Think about it. You get to stand up in front of a local assembly of God’s people (and hopefully a few who don’t yet know the Lord) as the Lord’s spokesman. His mouthpiece. His servant. Tremble that the Lord would use us and tremble at how great a task he has entrusted (“Woe to me if I do not preach the Gospel! – I Corinthians 9:16). Tremble, that He know everything about us (“For He knows our frame, He remembers we are dust” – Psalm 103:14, ESV), he called us anyway. Tremble because, in yourself, you are incapable of doing what you have been called to do.

I am not suggesting that you should physically be shaking as you step into the pulpit.  That might be awkward. But inwardly tremble as you prepare and pray. Tremble before you get there, so that as you stand to preach, you do so as humble sinner redeemed by God and called according to His purpose.

Rejoice: But don’t just tremble because it’s a great and awesome task, but also rejoice. Again, rejoice, that the Lord would decide to use you. Even if it’s just every other week. Or maybe only when the Sr. Pastor is on vacation. Or just the Sunday after Christmas (also known as National Associate Pastor’s Sunday…sort of like Youth Sunday). And yes, every week, if that’s your calling. I do not want this post to come across as a guilt trip or a call to not take preaching for granted.

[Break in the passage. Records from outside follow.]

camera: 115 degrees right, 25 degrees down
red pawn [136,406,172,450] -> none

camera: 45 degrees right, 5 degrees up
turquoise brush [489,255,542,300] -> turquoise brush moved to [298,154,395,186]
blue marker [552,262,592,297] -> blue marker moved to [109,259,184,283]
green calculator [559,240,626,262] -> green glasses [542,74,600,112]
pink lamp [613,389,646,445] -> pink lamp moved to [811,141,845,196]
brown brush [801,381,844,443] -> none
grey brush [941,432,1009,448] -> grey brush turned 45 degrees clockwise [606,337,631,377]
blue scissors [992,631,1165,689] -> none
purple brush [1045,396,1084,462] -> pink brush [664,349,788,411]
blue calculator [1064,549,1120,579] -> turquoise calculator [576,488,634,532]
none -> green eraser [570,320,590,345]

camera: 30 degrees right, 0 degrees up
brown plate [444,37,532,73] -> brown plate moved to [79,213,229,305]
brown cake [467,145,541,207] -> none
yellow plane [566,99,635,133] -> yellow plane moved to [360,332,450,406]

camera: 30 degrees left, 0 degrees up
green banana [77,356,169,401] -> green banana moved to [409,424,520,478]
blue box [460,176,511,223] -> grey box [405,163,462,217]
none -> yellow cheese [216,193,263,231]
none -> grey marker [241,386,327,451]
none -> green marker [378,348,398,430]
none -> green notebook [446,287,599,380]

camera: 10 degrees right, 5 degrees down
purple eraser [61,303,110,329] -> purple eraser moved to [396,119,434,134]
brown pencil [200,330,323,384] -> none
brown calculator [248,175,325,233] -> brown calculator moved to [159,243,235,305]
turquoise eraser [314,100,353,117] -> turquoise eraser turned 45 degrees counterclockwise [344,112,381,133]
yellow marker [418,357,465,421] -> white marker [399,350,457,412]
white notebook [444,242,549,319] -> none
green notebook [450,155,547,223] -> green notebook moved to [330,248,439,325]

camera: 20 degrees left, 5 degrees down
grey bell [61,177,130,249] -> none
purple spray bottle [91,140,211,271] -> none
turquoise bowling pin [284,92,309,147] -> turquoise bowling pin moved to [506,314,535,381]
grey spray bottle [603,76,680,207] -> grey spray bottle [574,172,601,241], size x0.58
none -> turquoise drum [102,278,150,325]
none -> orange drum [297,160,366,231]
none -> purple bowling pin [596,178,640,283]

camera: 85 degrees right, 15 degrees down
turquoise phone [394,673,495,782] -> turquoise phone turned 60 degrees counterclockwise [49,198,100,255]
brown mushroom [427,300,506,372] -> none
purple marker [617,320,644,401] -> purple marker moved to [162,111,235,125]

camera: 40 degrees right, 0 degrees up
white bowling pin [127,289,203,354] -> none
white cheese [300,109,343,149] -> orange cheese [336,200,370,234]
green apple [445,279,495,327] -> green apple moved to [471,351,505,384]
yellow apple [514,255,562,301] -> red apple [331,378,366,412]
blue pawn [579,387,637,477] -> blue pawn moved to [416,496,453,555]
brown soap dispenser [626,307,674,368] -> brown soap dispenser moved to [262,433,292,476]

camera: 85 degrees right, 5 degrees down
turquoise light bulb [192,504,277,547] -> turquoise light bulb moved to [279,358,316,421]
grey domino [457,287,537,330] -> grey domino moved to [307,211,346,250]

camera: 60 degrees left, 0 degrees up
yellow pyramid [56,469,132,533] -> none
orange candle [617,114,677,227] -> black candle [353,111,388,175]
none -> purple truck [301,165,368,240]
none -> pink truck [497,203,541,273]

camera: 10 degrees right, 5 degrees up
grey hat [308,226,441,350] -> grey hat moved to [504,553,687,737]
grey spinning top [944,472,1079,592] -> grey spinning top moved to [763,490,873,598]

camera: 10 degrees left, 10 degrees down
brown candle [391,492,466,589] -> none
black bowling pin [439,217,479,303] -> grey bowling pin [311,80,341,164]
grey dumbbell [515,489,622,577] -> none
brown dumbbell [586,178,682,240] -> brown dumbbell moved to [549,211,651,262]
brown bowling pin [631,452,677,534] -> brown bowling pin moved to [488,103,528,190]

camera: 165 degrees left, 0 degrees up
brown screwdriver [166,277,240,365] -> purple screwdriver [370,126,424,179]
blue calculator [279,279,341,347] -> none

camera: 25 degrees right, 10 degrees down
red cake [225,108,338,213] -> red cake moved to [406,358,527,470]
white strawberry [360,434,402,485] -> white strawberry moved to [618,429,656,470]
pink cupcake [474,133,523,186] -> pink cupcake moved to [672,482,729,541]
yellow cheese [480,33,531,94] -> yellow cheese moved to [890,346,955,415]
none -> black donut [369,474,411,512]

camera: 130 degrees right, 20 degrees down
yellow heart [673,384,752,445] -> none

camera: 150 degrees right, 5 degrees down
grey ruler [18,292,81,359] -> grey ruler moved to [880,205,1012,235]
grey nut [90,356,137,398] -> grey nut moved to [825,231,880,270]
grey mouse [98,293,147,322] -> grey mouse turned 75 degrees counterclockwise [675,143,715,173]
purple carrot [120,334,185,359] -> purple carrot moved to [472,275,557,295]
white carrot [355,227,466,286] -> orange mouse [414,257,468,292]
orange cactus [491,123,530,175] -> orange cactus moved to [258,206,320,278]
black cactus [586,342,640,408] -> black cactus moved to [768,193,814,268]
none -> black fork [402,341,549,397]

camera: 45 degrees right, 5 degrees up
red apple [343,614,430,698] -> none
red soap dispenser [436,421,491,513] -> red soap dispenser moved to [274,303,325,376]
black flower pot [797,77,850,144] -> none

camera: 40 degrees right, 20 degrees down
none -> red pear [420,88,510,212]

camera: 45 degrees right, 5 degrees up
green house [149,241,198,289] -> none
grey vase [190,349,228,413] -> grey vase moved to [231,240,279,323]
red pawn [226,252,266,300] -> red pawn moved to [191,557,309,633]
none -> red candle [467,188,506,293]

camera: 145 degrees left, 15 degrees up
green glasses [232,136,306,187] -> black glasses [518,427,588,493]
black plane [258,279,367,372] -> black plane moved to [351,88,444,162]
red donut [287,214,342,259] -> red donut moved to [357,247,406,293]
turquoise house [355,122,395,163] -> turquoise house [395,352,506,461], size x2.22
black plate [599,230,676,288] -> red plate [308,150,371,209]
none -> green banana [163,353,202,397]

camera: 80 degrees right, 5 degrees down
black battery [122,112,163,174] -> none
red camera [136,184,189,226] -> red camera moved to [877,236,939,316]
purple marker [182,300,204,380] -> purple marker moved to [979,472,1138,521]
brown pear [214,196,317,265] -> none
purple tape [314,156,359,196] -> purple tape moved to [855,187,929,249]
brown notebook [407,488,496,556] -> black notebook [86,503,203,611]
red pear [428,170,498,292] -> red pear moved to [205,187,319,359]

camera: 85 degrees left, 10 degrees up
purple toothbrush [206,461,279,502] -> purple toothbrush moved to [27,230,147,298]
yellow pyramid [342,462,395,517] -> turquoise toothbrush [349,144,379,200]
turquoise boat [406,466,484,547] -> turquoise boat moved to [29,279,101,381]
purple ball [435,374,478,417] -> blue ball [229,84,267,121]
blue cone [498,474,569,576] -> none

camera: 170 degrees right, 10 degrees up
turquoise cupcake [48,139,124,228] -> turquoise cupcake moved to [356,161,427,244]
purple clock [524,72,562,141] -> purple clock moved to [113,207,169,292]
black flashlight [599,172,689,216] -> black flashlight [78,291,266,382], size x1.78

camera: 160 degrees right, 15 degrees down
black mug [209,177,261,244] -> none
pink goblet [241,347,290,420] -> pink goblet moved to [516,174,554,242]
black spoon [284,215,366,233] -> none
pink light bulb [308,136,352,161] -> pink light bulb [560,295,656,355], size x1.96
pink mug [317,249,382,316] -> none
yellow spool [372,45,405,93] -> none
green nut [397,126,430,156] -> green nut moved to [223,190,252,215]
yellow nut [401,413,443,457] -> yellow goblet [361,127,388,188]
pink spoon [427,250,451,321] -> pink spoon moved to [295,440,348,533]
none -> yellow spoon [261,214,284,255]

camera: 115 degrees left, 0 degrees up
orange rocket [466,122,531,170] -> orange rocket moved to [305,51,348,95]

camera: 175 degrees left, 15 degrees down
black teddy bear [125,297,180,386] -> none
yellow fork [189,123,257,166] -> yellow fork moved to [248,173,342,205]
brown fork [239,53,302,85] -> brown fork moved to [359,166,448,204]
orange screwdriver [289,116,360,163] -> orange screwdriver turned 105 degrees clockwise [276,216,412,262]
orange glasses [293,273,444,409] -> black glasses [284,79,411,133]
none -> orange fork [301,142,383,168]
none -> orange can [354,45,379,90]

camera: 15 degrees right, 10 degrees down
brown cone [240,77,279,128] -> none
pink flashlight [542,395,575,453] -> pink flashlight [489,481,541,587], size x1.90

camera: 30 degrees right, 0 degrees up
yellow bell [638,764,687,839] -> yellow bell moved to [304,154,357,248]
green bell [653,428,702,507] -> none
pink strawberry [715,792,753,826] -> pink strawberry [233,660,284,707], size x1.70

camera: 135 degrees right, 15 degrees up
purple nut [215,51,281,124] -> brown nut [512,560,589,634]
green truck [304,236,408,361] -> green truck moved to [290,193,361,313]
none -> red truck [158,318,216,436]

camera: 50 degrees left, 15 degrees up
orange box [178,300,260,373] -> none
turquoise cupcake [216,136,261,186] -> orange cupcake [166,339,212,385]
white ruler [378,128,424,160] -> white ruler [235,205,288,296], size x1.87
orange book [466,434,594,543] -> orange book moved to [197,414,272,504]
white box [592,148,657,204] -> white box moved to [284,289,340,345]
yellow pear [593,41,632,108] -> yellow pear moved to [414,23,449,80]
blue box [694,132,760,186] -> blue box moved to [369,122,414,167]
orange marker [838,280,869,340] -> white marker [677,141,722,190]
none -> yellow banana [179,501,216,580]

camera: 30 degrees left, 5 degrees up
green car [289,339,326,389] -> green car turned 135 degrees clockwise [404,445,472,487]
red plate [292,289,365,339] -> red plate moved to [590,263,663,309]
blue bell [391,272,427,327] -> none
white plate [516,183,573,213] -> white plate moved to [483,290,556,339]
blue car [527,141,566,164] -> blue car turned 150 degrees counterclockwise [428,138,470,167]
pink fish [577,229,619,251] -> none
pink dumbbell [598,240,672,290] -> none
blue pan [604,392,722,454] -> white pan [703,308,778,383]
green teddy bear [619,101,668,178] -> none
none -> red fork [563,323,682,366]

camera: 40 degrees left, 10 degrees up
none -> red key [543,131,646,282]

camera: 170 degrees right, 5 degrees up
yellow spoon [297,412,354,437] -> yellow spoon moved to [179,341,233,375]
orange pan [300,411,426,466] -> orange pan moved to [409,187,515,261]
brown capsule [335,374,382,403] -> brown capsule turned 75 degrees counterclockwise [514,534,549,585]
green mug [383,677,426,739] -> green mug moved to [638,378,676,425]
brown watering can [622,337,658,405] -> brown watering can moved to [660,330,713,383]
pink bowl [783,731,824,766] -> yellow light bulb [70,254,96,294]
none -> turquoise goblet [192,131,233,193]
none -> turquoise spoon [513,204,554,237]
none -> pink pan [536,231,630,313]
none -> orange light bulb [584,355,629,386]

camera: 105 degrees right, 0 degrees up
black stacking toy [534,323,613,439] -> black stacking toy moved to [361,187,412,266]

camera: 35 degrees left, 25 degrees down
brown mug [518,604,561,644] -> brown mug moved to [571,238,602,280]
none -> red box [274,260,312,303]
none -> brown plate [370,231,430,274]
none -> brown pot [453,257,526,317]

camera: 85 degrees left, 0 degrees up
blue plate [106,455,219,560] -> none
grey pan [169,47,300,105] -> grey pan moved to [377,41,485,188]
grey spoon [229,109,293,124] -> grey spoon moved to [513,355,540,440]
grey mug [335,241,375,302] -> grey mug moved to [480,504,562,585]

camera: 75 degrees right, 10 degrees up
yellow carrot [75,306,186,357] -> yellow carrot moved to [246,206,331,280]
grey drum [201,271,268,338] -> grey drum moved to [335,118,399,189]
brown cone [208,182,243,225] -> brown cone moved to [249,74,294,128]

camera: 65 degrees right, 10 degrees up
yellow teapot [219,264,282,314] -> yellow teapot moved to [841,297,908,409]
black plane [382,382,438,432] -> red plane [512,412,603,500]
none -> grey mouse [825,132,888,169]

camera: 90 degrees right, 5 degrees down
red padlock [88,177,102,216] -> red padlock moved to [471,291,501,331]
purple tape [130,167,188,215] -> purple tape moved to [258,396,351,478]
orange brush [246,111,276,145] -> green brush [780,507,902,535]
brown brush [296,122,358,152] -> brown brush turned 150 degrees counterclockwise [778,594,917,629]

Let’s be honest, we take a thousand things for granted all the time. Including preaching. But I do want you to remember the joy of preaching. To be eager, even (Romans 1:15). To know and remember the joy of seeing someone nod or even shed a tear when we have proclaimed the truth of God’s Word and have touched somewhere in their hearts. The joy of unfolding the great story of redemption and love that is woven through the whole tapestry of the Biblical storyline week after week. And on and on. Not too mention, that rejoicing is a great antidote for our preaching pride, self-sufficiency, and forgetfulness. What a task, but also what a privilege!

I do not know the number of days that the Lord has ordained for my life, nor for my time in the pulpit. This awful trial has helped remind me to cultivate my trembling and my rejoicing. And I hope even the same for you.